# Hilfe SpamAssassin verursacht 100% Last

## LL0rd

Hallo Leute,

seit gestern baut mein SA total mist. Aus irgendeinem Grund verursacht er 100% Last auf dem Server. Knapp ein Jahr lief das Ding ohne Probleme. Nur die letzten beiden Tage, ist nur Stress mit dem Ding. Ein Mal war ich dabei, als das Ding abgeraucht ist. Der Server hatte ca. eine Minute einen Load von 2, dann ca. eine Minute einen Load von 3 und dann ging es exponentiell hoch, bis der Server garnicht mehr reagiert hat. Und das ist wie gesagt seit den letzten Tagen so. Auf dem Server ist auch die aktuelle Version von SA drauf.

Hat von euch jemand eine Idee, was man da machen kann? Die Kiste schmiert mir sonnst gleich wieder unter den Fingern weg.

----------

## think4urs11

*glaskugel putz*

- DNS

- Probleme mit dem Raidarray

- neue zu aggressive/workload-intensive Regelsätze

- sprunghaft angestiegenes Spamaufkommen

- (d)DoS-Attack am laufen

- Thermothrottling wodurch die heruntergetaktete CPU plötzlich 'nicht mehr hinterherkommt'

- ...

----------

## LL0rd

 *Think4UrS11 wrote:*   

> 
> 
> - sprunghaft angestiegenes Spamaufkommen
> 
> - (d)DoS-Attack am laufen
> ...

 

Ja, genau das ist das Problem, ich weiß auch nicht, woran es liegen kann und muss im Dunklen rumstochern.

An dem Server wurde nichts gemacht, es wurden keine neuen Regeln definiert, etc. Meine "Hoffnung" war eigentlich, dass es vll. ein Bug ist und ich nicht der einzige damit bin.

Aber jetzt mal allgemein gefragt: Gibt es irgendwas, was ich machen kann, damit ein Dienst nicht den ganzen Server blokieren / auslasten kann? So dass man sich immer noch per SSH einloggen kann um das sinkende Schiff noch zu retten.

----------

## m.b.j.

Du könntest den Spamasassin Prozess erstmal mit einer höheren nice austatten. Zwar keine Behandlung der Ursache, aber des Symtoms.

----------

## LL0rd

Ich habe das Problem nun gelöst:

Der Grund für den Absturz war z.T. eine Kombination aus einer fehlerhaften Exim Konfiguration (ich bin jedoch der Meinung, dass die richtig ist), einem 0815 Büro Mitarbeiter, M$ Outlook und Exchange. Letzteres ist eh der Supergau schlechthin.

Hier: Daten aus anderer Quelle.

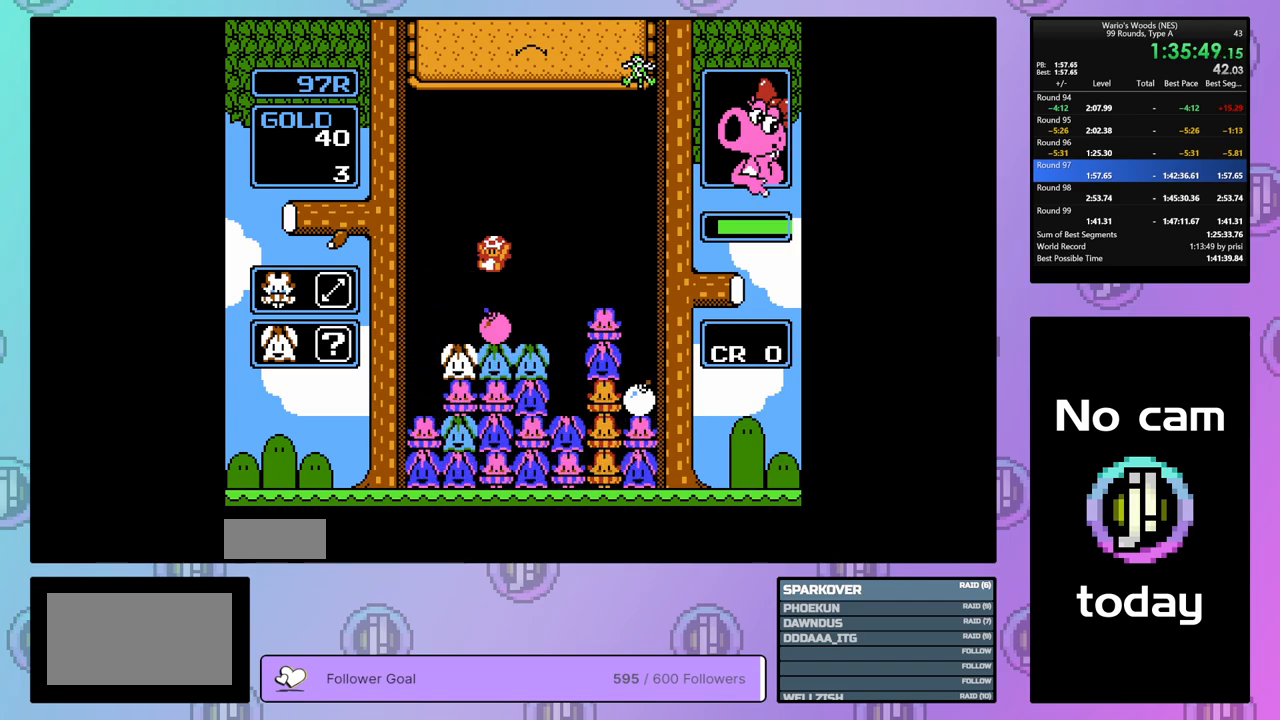
{"buttons": ["DPAD_LEFT"], "events": [[150, "DPAD_LEFT", "up"], [400, "DPAD_LEFT", "down"]]}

Was ist passiert? Der Kunde eines Domaininhabers hatte eine E-Mail geschickt. 28MB per SMTP zu übertragen ist eigentlich schon pervers. Aber was erwartet man denn von diesen Nutzern, die einfach irgendwas in Outlook reinschieben, auf Senden klicken und Schwups ist die Mail auf dem Exchange Server. Dass es irgendwie zu viel ist, merkt man ja nicht.

Outlook hat aber die Daten irgendwie nicht als Binärdaten kodiert, sondern als Text. Somit hatte ich rund 28MB Text (4328930) Zeilen, die SA parsen wollte. Und genau das hat SA den Rest gegeben. Er hat den ganzen Arbeitsspeicher genutzt, den er hatte und auch die ganzen CPUs, die in dem Server verbaut waren.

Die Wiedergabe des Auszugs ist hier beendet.